Bill Turner

Personal information
- Full name: William Turner
- Date of birth: 16 November 1901
- Place of birth: Tipton, England
- Date of death: 1989 (aged 87–88)
- Position: Midfielder

Youth career
- ?: Bromsgrove Rovers

Senior career*
- Years: Team / Apps / (Gls)
- ?–1925: Bromsgrove Rovers / ? / (?)
- 1925–1936: Crystal Palace / 281 / (36)
- 1936–?: Worcester City / ? / (?)

International career
- ?: England schoolboys / ? / (?)

= Bill Turner (English footballer, born 1901) =

English footballer

William Turner (16 November 1901 – 1989) was an English, retired professional footballer who played mainly as a midfielder or inside forward.

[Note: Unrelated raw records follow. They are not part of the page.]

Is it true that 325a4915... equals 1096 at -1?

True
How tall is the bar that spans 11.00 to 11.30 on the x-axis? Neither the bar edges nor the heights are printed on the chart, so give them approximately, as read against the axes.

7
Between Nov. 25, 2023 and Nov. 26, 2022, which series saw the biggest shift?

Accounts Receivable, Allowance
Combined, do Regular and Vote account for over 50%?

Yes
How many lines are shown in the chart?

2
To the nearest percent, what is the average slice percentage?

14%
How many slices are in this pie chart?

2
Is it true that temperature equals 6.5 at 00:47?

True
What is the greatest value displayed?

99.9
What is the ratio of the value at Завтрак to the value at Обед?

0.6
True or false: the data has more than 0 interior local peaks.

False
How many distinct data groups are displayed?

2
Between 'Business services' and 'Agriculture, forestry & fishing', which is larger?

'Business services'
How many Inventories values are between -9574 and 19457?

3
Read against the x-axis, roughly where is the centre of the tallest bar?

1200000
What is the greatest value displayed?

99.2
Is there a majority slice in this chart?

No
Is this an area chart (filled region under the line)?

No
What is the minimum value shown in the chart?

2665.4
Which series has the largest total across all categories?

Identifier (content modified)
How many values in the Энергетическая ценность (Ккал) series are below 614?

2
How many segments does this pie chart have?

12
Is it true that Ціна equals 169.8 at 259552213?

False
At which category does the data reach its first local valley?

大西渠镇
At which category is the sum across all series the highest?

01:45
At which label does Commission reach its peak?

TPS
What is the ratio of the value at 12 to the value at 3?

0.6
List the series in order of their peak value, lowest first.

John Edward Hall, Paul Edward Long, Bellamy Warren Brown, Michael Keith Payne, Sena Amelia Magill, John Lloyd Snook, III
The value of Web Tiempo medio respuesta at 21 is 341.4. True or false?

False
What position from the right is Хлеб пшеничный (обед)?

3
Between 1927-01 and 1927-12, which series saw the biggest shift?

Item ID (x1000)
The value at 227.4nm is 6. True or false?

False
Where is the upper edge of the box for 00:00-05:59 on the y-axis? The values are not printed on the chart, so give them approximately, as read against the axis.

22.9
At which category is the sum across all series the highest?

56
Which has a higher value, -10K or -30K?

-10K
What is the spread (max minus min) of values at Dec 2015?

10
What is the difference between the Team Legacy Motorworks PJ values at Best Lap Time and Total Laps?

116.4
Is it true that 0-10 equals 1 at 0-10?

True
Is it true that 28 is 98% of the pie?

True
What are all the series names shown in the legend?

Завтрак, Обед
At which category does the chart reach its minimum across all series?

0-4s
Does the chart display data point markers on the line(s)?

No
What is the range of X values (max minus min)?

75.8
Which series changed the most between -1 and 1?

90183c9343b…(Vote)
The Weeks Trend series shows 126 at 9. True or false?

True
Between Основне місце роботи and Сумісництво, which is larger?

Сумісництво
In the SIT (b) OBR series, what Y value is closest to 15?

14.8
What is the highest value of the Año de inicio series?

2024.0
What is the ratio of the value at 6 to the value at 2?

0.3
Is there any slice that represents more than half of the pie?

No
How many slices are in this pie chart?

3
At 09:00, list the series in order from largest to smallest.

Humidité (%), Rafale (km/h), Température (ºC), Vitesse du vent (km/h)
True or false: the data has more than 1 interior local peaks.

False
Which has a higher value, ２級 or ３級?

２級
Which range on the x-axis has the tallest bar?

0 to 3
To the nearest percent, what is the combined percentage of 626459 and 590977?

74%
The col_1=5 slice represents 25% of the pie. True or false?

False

He made 281 League appearances for Crystal Palace scoring 36 goals. He also played non-league football for Bromsgrove Rovers and Worcester City F.C.

==Playing career==
Turner began his career with Bromsgrove Rovers but had already become an England schoolboy international before signing for the club. He signed for Crystal Palace on 4 May 1925 and became a regular in the side the following season. Over the next 11 seasons, Turner made 281 league appearances for Palace, scoring 36 goals and became noted for his committed performances and versatility, playing in eight different positions. His nickname amongst the club's supporters was "Rubber".
In June 1936, Turner moved back into non-league football when he signed for Worcester City where he finished his playing career.

Bill Turner died in 1989 aged 87 or 88.